Айви подошла к низкой скамье и подняла сиденье, оказавшееся крышкой гроба с бархатной обивкой.
— Ложись туда, — сказала Айви.
Спать в гробу? Тревожно зашевелились всякие задние мысли. То есть не то чтобы уж совсем задние, но, во всяком случае, далеко не передние. Однако другого выхода не было.
Она забралась в гроб и легла на спину. Мэрфи ткнул пальцем покачнувшуюся ступку.
— Теперь давай сюда.
Лакуна хотела возразить, но обнаружила вдруг, что плывет к быстро увеличивающейся ступе. Она ухватилась за медные края и залезла внутрь. Ступа теперь была как раз ее размеров: встав, Лакуна, могла выглядывать наружу.
Ее чудовищно огромное тело лежало в гробу и выглядело совершенно бессмысленно.
Лакуна отвернулась, и ступа немедленно пришла в движение. Комната, а затем и замок исчезли. Путешествие началось.
Ступа накренилась и полетела вниз. Лакуна вцепилась в края обеими руками. Она пронизывала область теней и облаков. За облаками слабо вспыхивали молнии, обозначая на секунду причудливые контуры. Некоторые облака напоминали очертаниями огромные уродливые лица.
Одна из туч разинула большой рот, и ступа прямо в него и влетела. Сцена изменилась; теперь вокруг плавала всякая всячина из царства снов. К Черту в ступе! Кто бы мог подумать! Во всяком случае, пока было интересно.
Интересное быстро становилось причудливым — начиналась область ночного бреда. Мелькали искаженные очертания людей, животных и предметов; болтались адские крючья, явно поджидавшие, пока кто-нибудь заснет. Лакуне редко снились кошмары, уж такой вот скучной была ее жизнь. Чтобы заслужить ночной бред, нужно хоть что-нибудь натворить наяву.
В отдалении какая-то неясная фигура с ломом откалывала номера. Откалываясь, номера становились крупнее и отчетливее. Выглядели они все довольно странно. Иной был похож на человека с крюками вместо рук. Иной — на барахтающийся и мяукающий мешок. А еще у кого-то на голове росли крохотные яблоньки.
Внезапно Лакуна поняла, в чем суть.
— Фигуры речи! — воскликнула она. — Здесь же все понимается буквально! Руки-крюки, кот в мешке, голова садовая!

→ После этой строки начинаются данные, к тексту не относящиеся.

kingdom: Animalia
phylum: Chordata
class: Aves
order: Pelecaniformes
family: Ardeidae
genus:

Да, этому народцу приходилось, пожалуй, похуже, чем ей, и это наполнило сердце Лакуны жалостью. Как все-таки это ужасно, когда тебя понимают буквально.
Затем ступа внезапно влетела в маленькую комнату, остановилась у двери, чуть не перевернулась и замерла. Лакуна выбралась наружу. Она достигла цели.
Восстановив равновесие, Лакуна увидела, что ступа приподнимается над полом, явно собираясь отбыть обратно.
— О! — вскрикнула Лакуна, пытаясь ухватиться за медное дно, но было поздно. Она потеряла свой транспорт.
Хотя Грэй и Айви знают, где она сейчас находится. Конечно, они пошлют ступу обратно, увидев, что она пуста. Хотелось бы верить...
Лакуна оглянулась. На жестком деревянном стуле сидел Добрый Волшебник Хамфри. Она узнала его мгновенно; это гномоподобное, сморщенное от возраста личико не перепутаешь ни с каким другим. Похоже, карлик вздремнул.
В комнате был еще один стул, и Лакуна на него присела. А что еще оставалось делать? Она одернула выцветшее платьишко, отметив про себя, что душа ее оказалась одетой точно так же, как и тело. Что ж, это неплохо, а то путешествовать в Пекло голой было бы несколько неловко. Но Пеклом эта комната быть никак не могла по причине отсутствия пламени. Скорее всего, приемная.
Но почему Хамфри до сих пор сидит в приемной? Неужели он прождал здесь все это время? Где его семья? Прошло уже десять лет с того дня, как Волшебник исчез из замка вместе с женой и сыном, оставив Ксант в трудном положении. Отсутствие его обнаружил первым кентаврица Чекс с друзьями Эском-Людоедом и Волни-Вабанком: пока троица одолевала препятствия, обитатели замка исчезли. Так возникла величайшая тайна современного Ксанта: что случилось?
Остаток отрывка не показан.